Geometric expansion of fluctuations and average shadows

TL;DR

This paper develops a geometric method to analyze the asymptotic behavior of cumulants of local observables, revealing their dependence on the shape and topology of the region, with applications to quantum Hall systems.

Contribution

It introduces a systematic approach linking cumulant expansion coefficients to geometric and topological features of regions, including convex moments and Euler characteristics.

Findings

Cumulant expansion coefficients relate to convex geometric moments.

Odd cumulants in 2D depend on the Euler characteristic.

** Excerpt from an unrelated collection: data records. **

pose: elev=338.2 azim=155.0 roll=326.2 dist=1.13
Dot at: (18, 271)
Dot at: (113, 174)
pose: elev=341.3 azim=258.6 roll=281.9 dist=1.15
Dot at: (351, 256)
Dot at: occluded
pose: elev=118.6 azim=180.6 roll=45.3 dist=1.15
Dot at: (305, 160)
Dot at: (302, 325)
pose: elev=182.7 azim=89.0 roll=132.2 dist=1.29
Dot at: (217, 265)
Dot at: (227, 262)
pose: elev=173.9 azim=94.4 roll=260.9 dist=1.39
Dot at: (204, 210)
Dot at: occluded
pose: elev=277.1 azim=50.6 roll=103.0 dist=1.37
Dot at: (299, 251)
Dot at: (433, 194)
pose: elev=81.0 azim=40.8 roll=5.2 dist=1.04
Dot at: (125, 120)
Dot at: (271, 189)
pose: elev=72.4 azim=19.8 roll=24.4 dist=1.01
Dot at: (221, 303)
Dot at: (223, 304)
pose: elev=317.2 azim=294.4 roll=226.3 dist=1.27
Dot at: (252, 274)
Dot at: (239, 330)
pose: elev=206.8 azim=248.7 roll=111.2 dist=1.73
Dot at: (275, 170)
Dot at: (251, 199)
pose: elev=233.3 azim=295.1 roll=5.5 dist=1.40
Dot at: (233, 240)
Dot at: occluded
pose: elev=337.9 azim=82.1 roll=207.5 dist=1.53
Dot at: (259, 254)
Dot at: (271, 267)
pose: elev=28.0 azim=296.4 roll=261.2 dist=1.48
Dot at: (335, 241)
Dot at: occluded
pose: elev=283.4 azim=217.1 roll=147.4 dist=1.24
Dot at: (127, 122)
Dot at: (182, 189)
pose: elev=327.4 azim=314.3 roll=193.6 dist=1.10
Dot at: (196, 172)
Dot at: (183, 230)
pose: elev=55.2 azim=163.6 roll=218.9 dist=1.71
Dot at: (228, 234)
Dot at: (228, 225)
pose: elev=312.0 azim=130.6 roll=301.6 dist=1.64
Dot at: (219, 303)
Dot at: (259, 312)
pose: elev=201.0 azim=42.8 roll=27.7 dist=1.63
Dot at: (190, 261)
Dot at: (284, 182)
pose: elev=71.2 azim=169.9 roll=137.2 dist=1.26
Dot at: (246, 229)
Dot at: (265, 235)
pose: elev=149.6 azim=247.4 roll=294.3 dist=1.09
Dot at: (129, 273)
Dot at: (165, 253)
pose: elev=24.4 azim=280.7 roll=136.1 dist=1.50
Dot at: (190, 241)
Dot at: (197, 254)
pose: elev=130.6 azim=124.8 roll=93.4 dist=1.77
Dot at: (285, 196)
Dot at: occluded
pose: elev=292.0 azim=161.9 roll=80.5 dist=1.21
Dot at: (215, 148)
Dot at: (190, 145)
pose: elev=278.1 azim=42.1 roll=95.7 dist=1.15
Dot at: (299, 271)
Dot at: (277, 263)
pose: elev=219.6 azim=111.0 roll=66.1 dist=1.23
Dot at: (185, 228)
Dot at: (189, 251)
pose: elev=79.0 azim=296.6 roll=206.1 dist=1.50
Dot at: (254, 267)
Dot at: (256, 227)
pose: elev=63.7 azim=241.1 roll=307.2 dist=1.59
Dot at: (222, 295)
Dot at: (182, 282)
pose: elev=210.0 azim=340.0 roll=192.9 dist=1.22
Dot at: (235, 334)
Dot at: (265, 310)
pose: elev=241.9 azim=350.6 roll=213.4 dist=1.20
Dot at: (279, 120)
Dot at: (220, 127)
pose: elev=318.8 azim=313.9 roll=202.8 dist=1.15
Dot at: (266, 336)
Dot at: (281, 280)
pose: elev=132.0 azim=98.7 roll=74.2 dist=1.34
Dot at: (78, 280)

Monte Carlo calculations demonstrate skewness in quantum Hall states.

Abstract

Fluctuations of observables provide unique insights into the nature of physical systems, and their study stands as a cornerstone of both theoretical and experimental science. Generalized fluctuations, or cumulants, provide information beyond the mean and variance of an observable. In this paper, we develop a systematic method to determine the asymptotic behavior of cumulants of local observables as the region becomes large. Our analysis reveals that the expansion is closely tied to the geometric characteristics of the region and its boundary, with coefficients given by convex moments of the connected correlation function: the latter is integrated against intrinsic volumes of convex polytopes built from the coordinates, which can be interpreted as average shadows. A particular application of our method shows that, in two dimensions, the leading behavior of odd cumulants of conserved quantities is topological, specifically depending on the Euler characteristic of the region. We illustrate these results with the paradigmatic strongly-interacting system of two-dimensional quantum Hall state at filling fraction $1/2$, by performing Monte-Carlo calculations of the skewness (third cumulant) of particle number in the Laughlin state.